As the Mac-faithful streamed out of the Steve Jobs keynote address at Macworld Monday, flush with enthusiasm for the new iMac, every attendee was handed her very own copy of a brand-new issue of Time magazine. "Flat-Out Cool!" cheered the headline next to a photo of the new computer with Jobs' face neatly framed on the iMac's flat-screen monitor. "Steve Jobs thinks he has seen the future -- again."
The message to the exuberant Macworld goers was clear: Steve Jobs, the marketing magician, had struck again. A computer hardware announcement for a product that's not even available yet, a product that represents primarily a design innovation rather than a technical leap forward, sweeps Afghanistan off the cover of the country's largest newsweekly. All hail Steve Jobs.
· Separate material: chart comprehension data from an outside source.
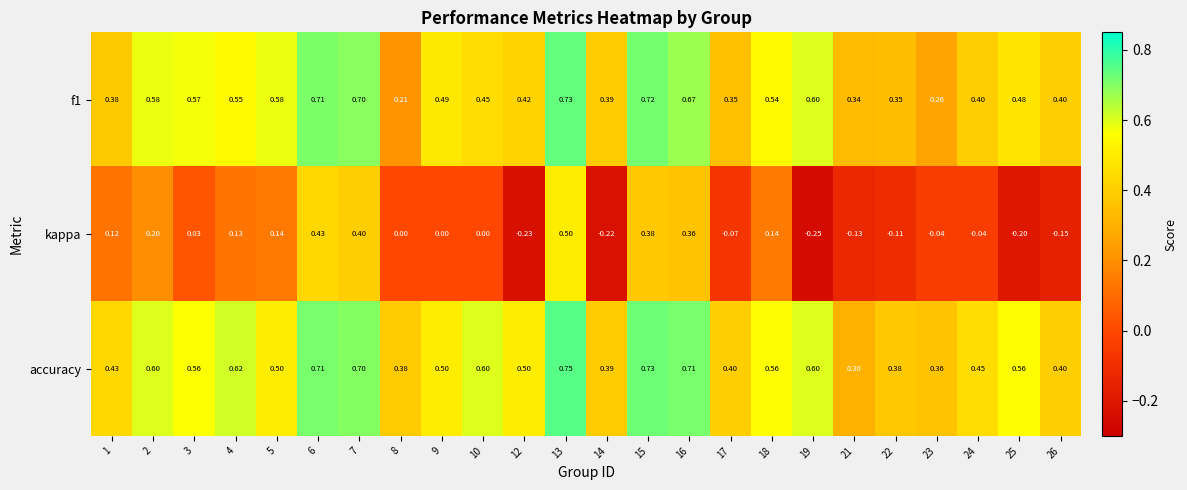

What is the spread (max minus min) of values at 7?

0.3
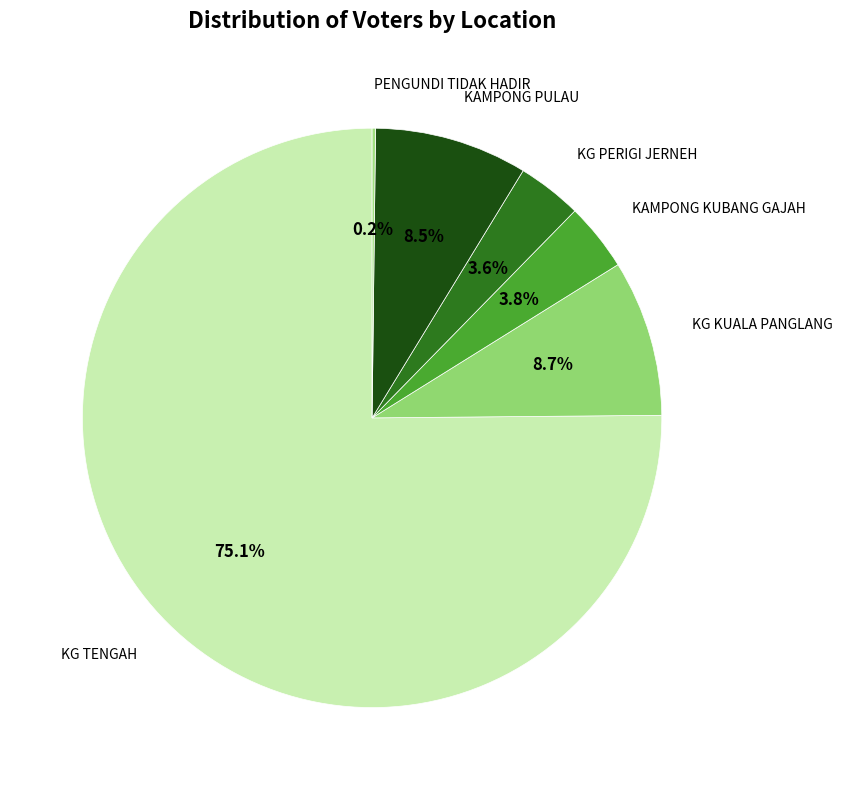

Which slice is the largest?

KG TENGAH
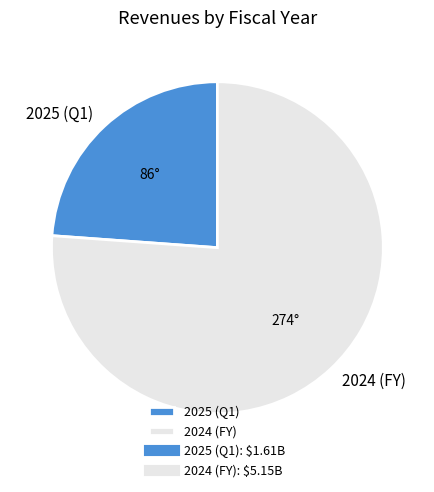

Rank the categories by value from lowest to highest.

2025 (Q1), 2024 (FY)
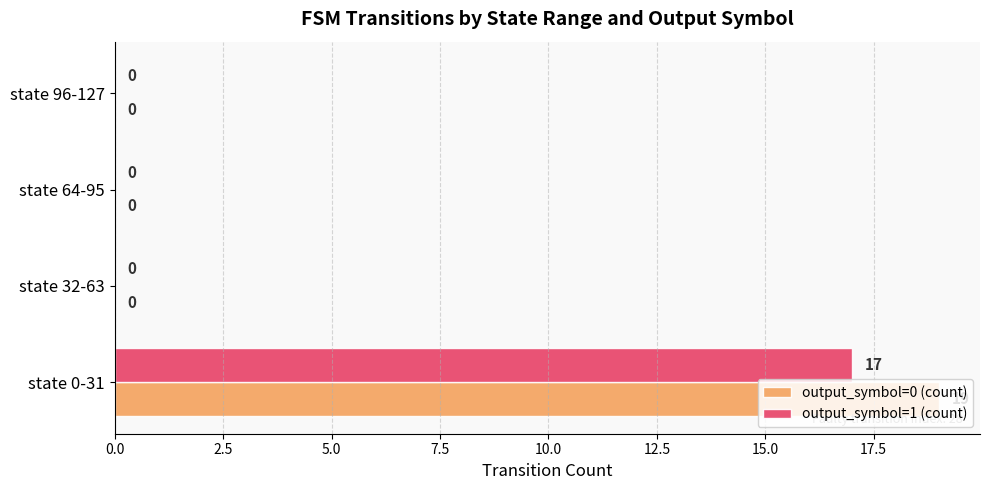

Which series has the largest total across all categories?

output_symbol=0 (count)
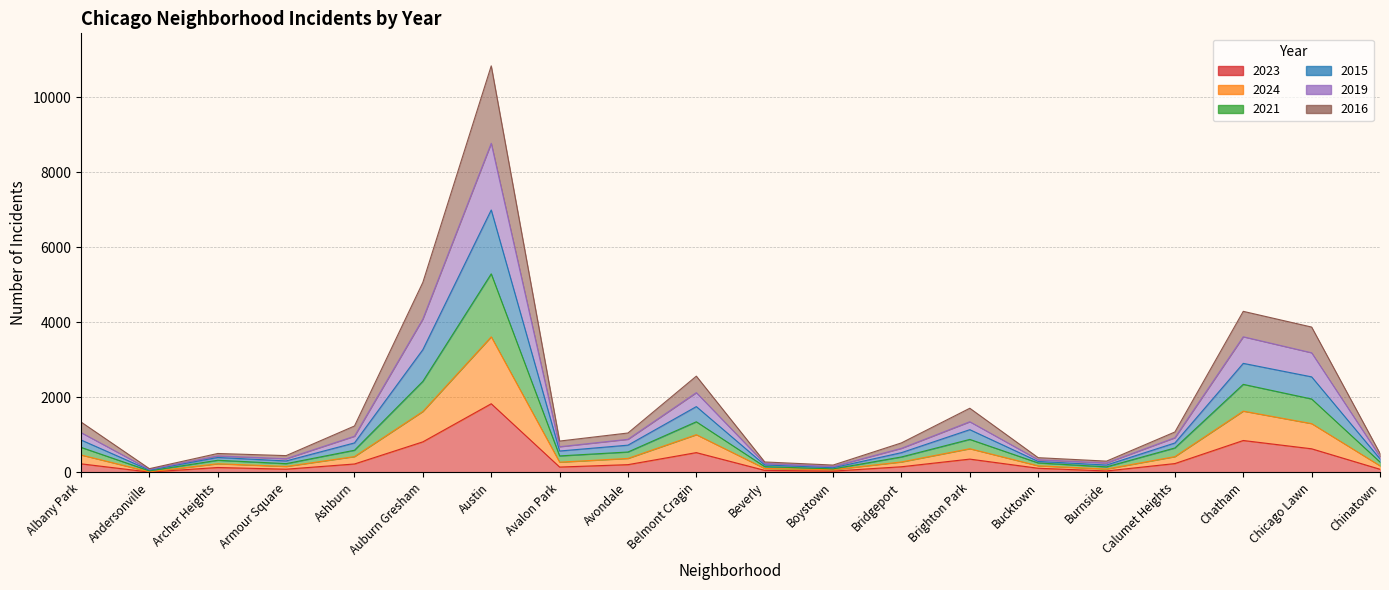

What is the average value of the 2023 series?

338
Which is not to say that Apple entirely escaped a backlash. Speculation about the Time cover story on Slashdot set off some accusations of journalistic impropriety. According to Slashdot readers, the Canadian version of Time had posted the issue to its Web site for a couple of hours on Sunday night but then pulled it down and redirected visitors to the U.S. Time Web site, which did not update until midday Monday. Since Time usually posts its covers online on Sunday night, observers are wondering if the magazine kept its story from going online to avoid upstaging Mr. Jobs' carnival show. If so, the cover story marks as much of a low point for AOL Time Warner as it does a high point for Jobs.
But at Macworld the journalistic brouhaha made not the slightest bit of difference to the thousands of Macheads in attendance. Bursting into applause at their leader's words with all the fervor of the recently saved at a born-again revival meeting, they hardly needed the approbation of Time to make them excited. They were more than willing to cheer at the very mention of Apple's 27 new retail stores. The enthusiasm for software and hardware at Macworld is almost touching. To make light of it feels like sucking a sourball at a chocolate convention; it's just beside the point.
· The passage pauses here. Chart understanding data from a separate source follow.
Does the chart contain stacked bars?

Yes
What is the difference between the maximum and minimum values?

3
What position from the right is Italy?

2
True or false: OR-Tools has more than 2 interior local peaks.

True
The loudest applause of the morning went to the new iMac, although the computer actually resembles a reading lamp and has already been dubbed the iLamp by snarky geek wags. It combines a 15-inch flat-panel monitor with a circular base holding the computer. Sparing no hyperbole, Jobs declared of his latest baby: "This is the best thing I think we've ever done."
But with its swiveling neck, the machine really has more in common with a lady's vanity magnifying mirror than a lamp. And when you play with it on the trade show's floor, it's disconcerting to note that the reflective silver Apple logo on the base actually acts as a mirror, serving a distorted image of your own face back to you. Who really wants to see what they look like after they've been staring glassy-eyed at the screen for hours?
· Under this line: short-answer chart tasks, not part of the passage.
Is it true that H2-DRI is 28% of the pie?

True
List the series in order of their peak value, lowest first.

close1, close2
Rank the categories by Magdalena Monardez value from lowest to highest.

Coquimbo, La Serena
If some dinosaur "real men" thought that the old iMac was too "girlie", then surely they'll deem this computer for even bigger sissies. But if the old iMac, with its fruity colors and rounded shape, won your heart with its cuddliness, then the new iMac, lab-coat white with a swiveling head, could be another frisky friend. Its range of motion, 180 degrees, makes it surprisingly anthropomorphic for a piece of hardware. And isn't personality, more than usability or reliability or price, what supposedly sells Apple computers these days?
Aside from the new iMac, the biggest enthusiasm at the keynote was for Apple's new digital photography software, iPhoto, which strives to make slicing and dicing your photos as easy as stealing music with Napster used to be. But can even Steve Jobs get us to buy back our digital photos from him in linen-covered hard-backed, coffee-table books starting at $29.99?
Maybe. I'm ready to believe anything now that I've seen Jobs get Apple's most loyal acolytes to applaud for Microsoft on command. Praising Bill Gates and Co. for the Office suite of software for Mac OS X, Jobs ordered: "Microsoft did a terrific job on this, and I'd just like to give them a round of applause." The disciples put their hands together in a show of obeisance. Hallelujah.